Uma associação carioca de empresas do ramo de proteção veicular deixou vazar um número não-identificado de documentos e informações sensíveis de seus clientes, apurou a The Hack com exclusividade a partir da denúncia do estudante de análise e desenvolvimento de sistemas Matheus Santos. Ele entrou em contato com a nossa equipe no dia 14 de fevereiro, solicitando ajuda para entrar em contato com a corporação e corrigir a falha o mais rápido possível, antes que agentes maliciosos roubassem tais dados.
A empresa em questão é a Auto Visa Rio, associação veicular regulamentada pela Agência de Autorregulamentação das Associações de Proteção Veicular e Patrimonial (AAAPV) e que oferece uma série de serviços de proteção veicular para cidadãos do Rio de Janeiro, Campinas (São Paulo) e Espírito Santo. Os associados gozam de benefícios como indenização a terceiros, cobertura contra roubo e furto, cobertura contra colisões, oficinas credenciadas e até assistência jurídica.
Parece um ótimo negócio, mas a associação acabou cometendo um deslize no quesito segurança da informação: ela se esqueceu de configurar corretamente seu servidor web Apache (versão 2.4.29), criando um problema de Directory Listing. Com isso, era possível obter uma quantidade absurda de arquivos e documentos sigilosos de clientes da corporação, incluindo cópias digitalizadas de boletins de ocorrência (B.O.s), certificados de registro e licenciamento de veículos (CRLVs) e carteiras nacionais de habilitação (CNHs).
Directory-what?
Considerada uma das vulnerabilidades mais comuns pelo Projeto Aberto de Segurança em Aplicações Web (Open Web Application Security Project ou OWASP), um erro de Directory Listing ocorre quando o servidor web retorna uma lista completa de diretórios e arquivos presentes dentro do próprio. Com isso, qualquer pessoa — bastando saber exatamente a URL a ser acessada dentro do site — consegue obter acesso a tais documentos. No caso da Auto Visa Rio, os diretórios estavam rigorosamente organizados por ano e mês, listando arquivos armazenados desde 2013 até 2020.
“Mesmo sendo uma falha ‘boba’, todos os times de desenvolvimento de software devem estar constantemente atentos a essa e outras vulnerabilidades comuns ao codificar soluções. Agora, mais do que nunca, ‘security by design’ é essencial uma vez que as equipes de desenvolvimento estão cada vez mais ágeis em questão de entrega de novas funcionalidades nos sistemas. A segurança deve ser requisito em todos os entregáveis. Segurança e privacidade se tornaram fator decisor na escolha do consumidor”, explica Renoir dos Reis, desenvolvedor e gerente de produto do Eskive.

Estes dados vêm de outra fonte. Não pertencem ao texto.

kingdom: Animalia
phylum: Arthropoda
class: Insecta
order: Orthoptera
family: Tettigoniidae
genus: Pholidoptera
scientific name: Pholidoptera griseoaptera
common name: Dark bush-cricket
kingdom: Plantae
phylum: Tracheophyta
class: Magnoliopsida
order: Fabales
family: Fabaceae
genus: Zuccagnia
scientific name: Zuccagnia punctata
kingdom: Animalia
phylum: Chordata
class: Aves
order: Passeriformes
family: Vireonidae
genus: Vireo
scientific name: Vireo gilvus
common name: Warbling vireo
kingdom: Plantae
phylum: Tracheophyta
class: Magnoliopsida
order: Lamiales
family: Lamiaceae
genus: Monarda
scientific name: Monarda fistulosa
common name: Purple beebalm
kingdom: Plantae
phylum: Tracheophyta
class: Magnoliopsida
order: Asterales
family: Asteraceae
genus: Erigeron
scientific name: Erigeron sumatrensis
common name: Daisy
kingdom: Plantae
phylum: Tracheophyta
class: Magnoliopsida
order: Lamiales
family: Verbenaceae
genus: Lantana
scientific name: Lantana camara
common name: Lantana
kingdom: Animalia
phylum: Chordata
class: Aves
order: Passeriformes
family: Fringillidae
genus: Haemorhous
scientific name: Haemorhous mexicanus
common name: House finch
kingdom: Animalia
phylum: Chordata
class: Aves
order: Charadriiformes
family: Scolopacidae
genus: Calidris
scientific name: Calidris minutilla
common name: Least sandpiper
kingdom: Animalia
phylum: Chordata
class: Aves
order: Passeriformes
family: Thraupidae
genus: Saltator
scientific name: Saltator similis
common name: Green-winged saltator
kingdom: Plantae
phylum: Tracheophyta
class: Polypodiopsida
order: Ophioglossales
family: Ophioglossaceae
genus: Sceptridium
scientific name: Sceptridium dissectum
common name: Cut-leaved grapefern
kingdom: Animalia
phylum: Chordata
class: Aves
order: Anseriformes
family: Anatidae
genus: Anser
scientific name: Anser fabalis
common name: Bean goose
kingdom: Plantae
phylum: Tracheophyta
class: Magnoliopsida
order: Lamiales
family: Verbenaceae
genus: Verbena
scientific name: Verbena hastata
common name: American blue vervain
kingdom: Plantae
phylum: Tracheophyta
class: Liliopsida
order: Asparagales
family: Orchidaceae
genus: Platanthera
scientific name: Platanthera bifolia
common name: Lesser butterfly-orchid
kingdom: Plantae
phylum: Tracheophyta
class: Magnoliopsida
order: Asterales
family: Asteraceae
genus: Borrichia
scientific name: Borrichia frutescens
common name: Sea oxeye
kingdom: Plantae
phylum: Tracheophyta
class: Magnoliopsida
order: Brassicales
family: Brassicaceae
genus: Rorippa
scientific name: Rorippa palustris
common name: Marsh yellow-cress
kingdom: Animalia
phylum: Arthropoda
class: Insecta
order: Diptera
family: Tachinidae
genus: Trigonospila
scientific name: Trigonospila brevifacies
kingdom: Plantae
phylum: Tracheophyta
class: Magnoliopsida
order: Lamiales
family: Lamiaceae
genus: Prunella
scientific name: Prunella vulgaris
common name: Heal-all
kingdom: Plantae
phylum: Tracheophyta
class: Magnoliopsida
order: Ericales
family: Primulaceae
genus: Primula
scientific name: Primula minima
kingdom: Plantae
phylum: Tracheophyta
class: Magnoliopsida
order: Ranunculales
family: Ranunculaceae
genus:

Em uma rápida exploração pelos diretórios, a The Hack pôde encontrar uma grande variedade de PDFs e imagens com dados sensíveis, incluindo um CRLV de um Renault Sandero ano 2014, um documento de um Hyundai HB20 ano 2016 (com bilhete DPVAT), um comprovante de pagamento indenizatório pelo furto de um automóvel, dois registros de ocorrência de roubo, habilitações e fotos de automóveis acidentados (possivelmente utilizadas para abertura de sinistros).
Todas essas informações podem ser facilmente empregadas por criminosos cibernéticos para aplicar fraudes altamente personalizadas contra os clientes da Auto Visa Rio. Além disso, caso a Lei Geral de Proteção de Dados (LGPD) já estivesse em vigor, a associação poderia ser penalizada por falhar em sua obrigação de garantir a proteção de dados pessoais e sensíveis de seus consumidores. A legislação entraria em vigor em agosto de ano, mas pode ser prorrogada para 2021 por conta de um novo projeto de lei.
Fim da história
A The Hack entrou em contato com a Auto Visa Rio, mas não conseguiu um retorno da associação. Semanas após a nossa notificação, a companhia finalmente configurou corretamente seu servidor web para impedir o acesso aos diretórios que deveriam estar escondidos; porém, ela jamais emitiu um comunicado oficial a respeito do incidente. É impossível dizer quantas pessoas tiveram acesso ao ambiente vulnerável até então.